Work instruction | Skip the images and copy each record exactly as written.

Dataset extract |
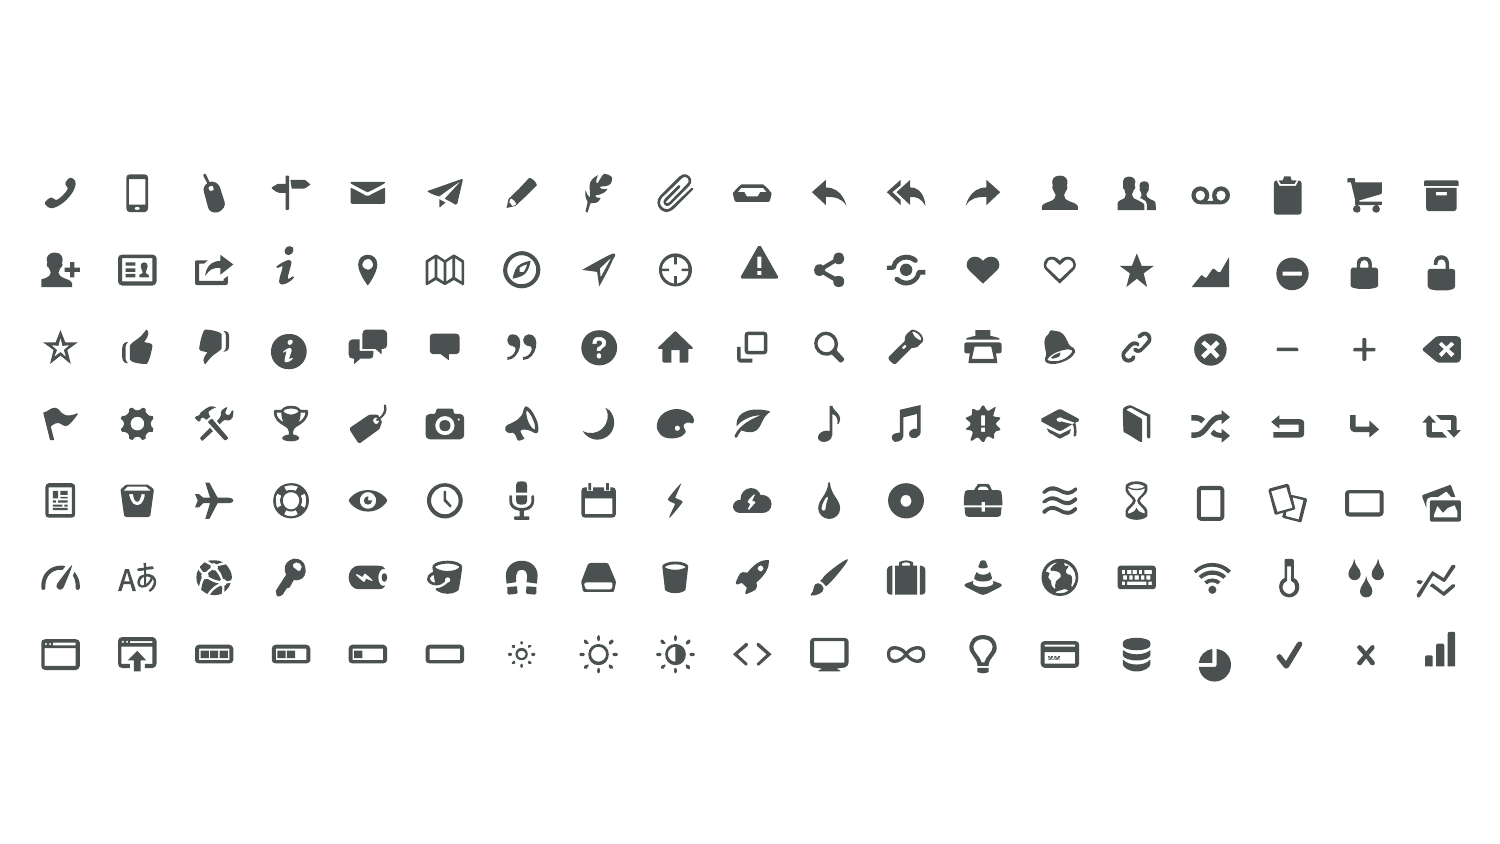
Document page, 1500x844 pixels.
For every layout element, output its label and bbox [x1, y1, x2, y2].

text_box [665, 643, 686, 666]
text_box [1044, 330, 1075, 364]
text_box [43, 330, 78, 364]
text_box [581, 483, 616, 518]
text_box [978, 560, 988, 569]
text_box [1350, 415, 1380, 438]
text_box [1196, 485, 1225, 521]
text_box [273, 405, 309, 442]
text_box [965, 405, 1001, 443]
text_box [1042, 505, 1078, 515]
text_box [271, 175, 311, 210]
text_box [895, 560, 918, 595]
text_box [118, 254, 157, 286]
text_box [810, 637, 849, 672]
text_box [732, 488, 772, 513]
text_box [886, 254, 918, 270]
text_box [195, 406, 234, 441]
text_box [1139, 181, 1156, 211]
text_box [740, 246, 778, 279]
text_box [888, 329, 924, 364]
text_box [381, 573, 388, 582]
text_box [734, 409, 771, 438]
text_box [503, 251, 541, 289]
text_box [1427, 255, 1456, 291]
text_box [1416, 565, 1456, 598]
text_box [656, 409, 694, 439]
text_box [1122, 405, 1151, 442]
text_box [1193, 562, 1231, 574]
text_box [969, 635, 997, 666]
text_box [41, 639, 80, 671]
text_box [1279, 558, 1300, 598]
text_box [426, 483, 463, 519]
text_box [223, 330, 230, 352]
text_box [977, 667, 989, 674]
text_box [756, 643, 772, 666]
text_box [203, 173, 225, 213]
text_box [818, 405, 841, 442]
text_box [425, 408, 465, 440]
text_box [581, 562, 616, 592]
text_box [525, 586, 537, 595]
text_box [126, 174, 149, 213]
text_box [966, 256, 1000, 284]
text_box [657, 174, 694, 213]
text_box [1424, 180, 1459, 186]
text_box [886, 646, 926, 664]
text_box [582, 253, 616, 287]
text_box [658, 253, 693, 287]
text_box [1426, 187, 1457, 212]
text_box [818, 482, 841, 519]
text_box [588, 643, 609, 666]
text_box [426, 560, 463, 594]
text_box [1198, 570, 1227, 579]
text_box [1436, 415, 1461, 438]
text_box [137, 562, 157, 592]
text_box [427, 179, 463, 205]
text_box [515, 647, 528, 661]
text_box [270, 334, 307, 370]
text_box [195, 260, 228, 286]
text_box [523, 334, 537, 360]
text_box [506, 177, 537, 208]
text_box [1350, 256, 1379, 289]
text_box [64, 262, 80, 278]
text_box [72, 571, 80, 590]
text_box [201, 578, 223, 596]
text_box [1210, 428, 1231, 443]
text_box [1122, 659, 1151, 672]
text_box [1041, 409, 1079, 437]
text_box [358, 254, 378, 286]
text_box [965, 179, 1001, 206]
text_box [1268, 483, 1308, 523]
text_box [509, 495, 535, 520]
text_box [1422, 415, 1448, 438]
text_box [810, 583, 824, 596]
text_box [966, 330, 1000, 340]
text_box [1276, 347, 1299, 352]
text_box [1345, 490, 1384, 517]
text_box [284, 246, 294, 256]
text_box [195, 644, 234, 664]
text_box [1429, 500, 1461, 522]
text_box [1276, 641, 1303, 669]
text_box [662, 561, 689, 594]
text_box [348, 339, 374, 365]
text_box [1125, 481, 1148, 520]
text_box [581, 330, 618, 366]
text_box [43, 407, 78, 441]
text_box [350, 181, 386, 193]
text_box [1192, 257, 1230, 288]
text_box [1043, 256, 1076, 284]
text_box [732, 643, 748, 666]
text_box [732, 184, 772, 202]
text_box [964, 507, 1002, 517]
text_box [195, 482, 234, 519]
text_box [41, 252, 73, 288]
text_box [41, 565, 66, 590]
text_box [196, 562, 221, 587]
text_box [1347, 178, 1382, 213]
text_box [1204, 578, 1221, 585]
text_box [348, 644, 388, 664]
text_box [118, 637, 157, 669]
text_box [820, 559, 848, 587]
text_box [1122, 637, 1151, 651]
text_box [1122, 650, 1151, 661]
text_box [505, 406, 539, 441]
text_box [350, 404, 387, 443]
text_box [582, 407, 615, 440]
text_box [505, 560, 538, 584]
text_box [964, 342, 1002, 364]
text_box [1191, 410, 1231, 438]
text_box [1436, 643, 1445, 667]
text_box [127, 650, 147, 672]
text_box [362, 329, 388, 355]
text_box [1041, 175, 1078, 210]
text_box [429, 333, 460, 361]
text_box [1119, 253, 1154, 288]
text_box [919, 565, 926, 595]
text_box [1042, 496, 1078, 506]
text_box [585, 173, 613, 213]
text_box [1447, 631, 1456, 667]
text_box [516, 481, 528, 493]
text_box [1356, 644, 1375, 666]
text_box [888, 483, 924, 519]
text_box [1425, 655, 1433, 667]
text_box [963, 483, 1003, 506]
text_box [1041, 558, 1079, 596]
text_box [1273, 176, 1302, 215]
text_box [1348, 559, 1361, 581]
text_box [658, 331, 693, 363]
text_box [1133, 331, 1152, 353]
text_box [1040, 641, 1080, 668]
text_box [516, 495, 528, 505]
text_box [276, 259, 295, 285]
text_box [1191, 186, 1231, 205]
text_box [886, 179, 926, 206]
text_box [1046, 428, 1071, 439]
text_box [894, 269, 926, 286]
text_box [1194, 333, 1227, 366]
text_box [348, 490, 388, 512]
text_box [507, 334, 521, 360]
text_box [271, 644, 311, 664]
text_box [1121, 341, 1140, 363]
text_box [507, 586, 518, 595]
text_box [45, 177, 76, 209]
text_box [1117, 565, 1156, 590]
text_box [205, 254, 234, 277]
text_box [122, 341, 128, 364]
text_box [1208, 585, 1217, 594]
text_box [737, 346, 753, 363]
text_box [667, 483, 683, 518]
text_box [350, 187, 386, 204]
text_box [129, 329, 153, 365]
text_box [1359, 576, 1373, 598]
text_box [45, 483, 76, 518]
text_box [899, 263, 913, 276]
text_box [1271, 415, 1305, 438]
text_box [744, 331, 768, 355]
text_box [1371, 559, 1384, 581]
text_box [120, 407, 154, 441]
text_box [1042, 486, 1078, 495]
text_box [1353, 338, 1376, 362]
text_box [118, 569, 136, 592]
text_box [224, 582, 231, 592]
text_box [1117, 176, 1145, 211]
text_box [886, 565, 893, 595]
text_box [1276, 257, 1309, 291]
text_box [811, 179, 847, 206]
text_box [891, 405, 921, 442]
text_box [1198, 649, 1232, 682]
text_box [275, 558, 306, 597]
text_box [1422, 485, 1456, 508]
text_box [1422, 336, 1461, 363]
text_box [56, 565, 73, 590]
text_box [814, 252, 845, 288]
text_box [425, 254, 465, 286]
text_box [199, 329, 222, 365]
text_box [273, 483, 309, 519]
text_box [814, 331, 845, 363]
text_box [425, 644, 465, 664]
text_box [348, 565, 386, 590]
text_box [735, 560, 769, 594]
text_box [207, 560, 232, 581]
text_box [964, 571, 1002, 595]
text_box [120, 484, 154, 518]
text_box [439, 199, 446, 208]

Output below |
Document page, 1500x844 pixels.
For every layout element, output its label and bbox [x1, y1, x2, y2].

text_box [665, 643, 686, 666]
text_box [1044, 330, 1075, 364]
text_box [43, 330, 78, 364]
text_box [581, 483, 616, 518]
text_box [978, 560, 988, 569]
text_box [1350, 415, 1380, 438]
text_box [1196, 485, 1225, 521]
text_box [273, 405, 309, 442]
text_box [965, 405, 1001, 443]
text_box [1042, 505, 1078, 515]
text_box [271, 175, 311, 210]
text_box [895, 560, 918, 595]
text_box [118, 254, 157, 286]
text_box [810, 637, 849, 672]
text_box [732, 488, 772, 513]
text_box [886, 254, 918, 270]
text_box [195, 406, 234, 441]
text_box [1139, 181, 1156, 211]
text_box [740, 246, 778, 279]
text_box [888, 329, 924, 364]
text_box [381, 573, 388, 582]
text_box [734, 409, 771, 438]
text_box [503, 251, 541, 289]
text_box [1427, 255, 1456, 291]
text_box [1416, 565, 1456, 598]
text_box [656, 409, 694, 439]
text_box [1122, 405, 1151, 442]
text_box [1193, 562, 1231, 574]
text_box [969, 635, 997, 666]
text_box [41, 639, 80, 671]
text_box [1279, 558, 1300, 598]
text_box [426, 483, 463, 519]
text_box [223, 330, 230, 352]
text_box [977, 667, 989, 674]
text_box [756, 643, 772, 666]
text_box [203, 173, 225, 213]
text_box [818, 405, 841, 442]
text_box [425, 408, 465, 440]
text_box [581, 562, 616, 592]
text_box [525, 586, 537, 595]
text_box [126, 174, 149, 213]
text_box [966, 256, 1000, 284]
text_box [657, 174, 694, 213]
text_box [1424, 180, 1459, 186]
text_box [886, 646, 926, 664]
text_box [582, 253, 616, 287]
text_box [658, 253, 693, 287]
text_box [1426, 187, 1457, 212]
text_box [818, 482, 841, 519]
text_box [588, 643, 609, 666]
text_box [426, 560, 463, 594]
text_box [1198, 570, 1227, 579]
text_box [1436, 415, 1461, 438]
text_box [137, 562, 157, 592]
text_box [427, 179, 463, 205]
text_box [515, 647, 528, 661]
text_box [270, 334, 307, 370]
text_box [195, 260, 228, 286]
text_box [523, 334, 537, 360]
text_box [506, 177, 537, 208]
text_box [1350, 256, 1379, 289]
text_box [64, 262, 80, 278]
text_box [72, 571, 80, 590]
text_box [201, 578, 223, 596]
text_box [1210, 428, 1231, 443]
text_box [1122, 659, 1151, 672]
text_box [1041, 409, 1079, 437]
text_box [358, 254, 378, 286]
text_box [965, 179, 1001, 206]
text_box [1268, 483, 1308, 523]
text_box [509, 495, 535, 520]
text_box [1422, 415, 1448, 438]
text_box [810, 583, 824, 596]
text_box [966, 330, 1000, 340]
text_box [1276, 347, 1299, 352]
text_box [1345, 490, 1384, 517]
text_box [284, 246, 294, 256]
text_box [195, 644, 234, 664]
text_box [1429, 500, 1461, 522]
text_box [1276, 641, 1303, 669]
text_box [662, 561, 689, 594]
text_box [348, 339, 374, 365]
text_box [1125, 481, 1148, 520]
text_box [581, 330, 618, 366]
text_box [43, 407, 78, 441]
text_box [350, 181, 386, 193]
text_box [1192, 257, 1230, 288]
text_box [1043, 256, 1076, 284]
text_box [732, 643, 748, 666]
text_box [732, 184, 772, 202]
text_box [964, 507, 1002, 517]
text_box [195, 482, 234, 519]
text_box [41, 252, 73, 288]
text_box [41, 565, 66, 590]
text_box [196, 562, 221, 587]
text_box [1347, 178, 1382, 213]
text_box [1204, 578, 1221, 585]
text_box [348, 644, 388, 664]
text_box [118, 637, 157, 669]
text_box [820, 559, 848, 587]
text_box [1122, 637, 1151, 651]
text_box [1122, 650, 1151, 661]
text_box [505, 406, 539, 441]
text_box [350, 404, 387, 443]
text_box [582, 407, 615, 440]
text_box [505, 560, 538, 584]
text_box [964, 342, 1002, 364]
text_box [1191, 410, 1231, 438]
text_box [1436, 643, 1445, 667]
text_box [127, 650, 147, 672]
text_box [362, 329, 388, 355]
text_box [1041, 175, 1078, 210]
text_box [429, 333, 460, 361]
text_box [1119, 253, 1154, 288]
text_box [919, 565, 926, 595]
text_box [1042, 496, 1078, 506]
text_box [585, 173, 613, 213]
text_box [1447, 631, 1456, 667]
text_box [516, 481, 528, 493]
text_box [1356, 644, 1375, 666]
text_box [888, 483, 924, 519]
text_box [1425, 655, 1433, 667]
text_box [963, 483, 1003, 506]
text_box [1041, 558, 1079, 596]
text_box [1273, 176, 1302, 215]
text_box [1348, 559, 1361, 581]
text_box [658, 331, 693, 363]
text_box [1133, 331, 1152, 353]
text_box [1040, 641, 1080, 668]
text_box [516, 495, 528, 505]
text_box [276, 259, 295, 285]
text_box [1191, 186, 1231, 205]
text_box [886, 179, 926, 206]
text_box [1046, 428, 1071, 439]
text_box [894, 269, 926, 286]
text_box [1194, 333, 1227, 366]
text_box [348, 490, 388, 512]
text_box [507, 334, 521, 360]
text_box [271, 644, 311, 664]
text_box [1121, 341, 1140, 363]
text_box [507, 586, 518, 595]
text_box [45, 177, 76, 209]
text_box [1117, 565, 1156, 590]
text_box [205, 254, 234, 277]
text_box [122, 341, 128, 364]
text_box [1208, 585, 1217, 594]
text_box [737, 346, 753, 363]
text_box [667, 483, 683, 518]
text_box [350, 187, 386, 204]
text_box [129, 329, 153, 365]
text_box [1359, 576, 1373, 598]
text_box [45, 483, 76, 518]
text_box [899, 263, 913, 276]
text_box [1271, 415, 1305, 438]
text_box [744, 331, 768, 355]
text_box [1371, 559, 1384, 581]
text_box [120, 407, 154, 441]
text_box [1042, 486, 1078, 495]
text_box [1353, 338, 1376, 362]
text_box [118, 569, 136, 592]
text_box [224, 582, 231, 592]
text_box [1117, 176, 1145, 211]
text_box [886, 565, 893, 595]
text_box [1276, 257, 1309, 291]
text_box [811, 179, 847, 206]
text_box [891, 405, 921, 442]
text_box [1198, 649, 1232, 682]
text_box [275, 558, 306, 597]
text_box [1422, 485, 1456, 508]
text_box [1422, 336, 1461, 363]
text_box [56, 565, 73, 590]
text_box [814, 252, 845, 288]
text_box [425, 254, 465, 286]
text_box [199, 329, 222, 365]
text_box [273, 483, 309, 519]
text_box [814, 331, 845, 363]
text_box [425, 644, 465, 664]
text_box [348, 565, 386, 590]
text_box [735, 560, 769, 594]
text_box [207, 560, 232, 581]
text_box [964, 571, 1002, 595]
text_box [120, 484, 154, 518]
text_box [439, 199, 446, 208]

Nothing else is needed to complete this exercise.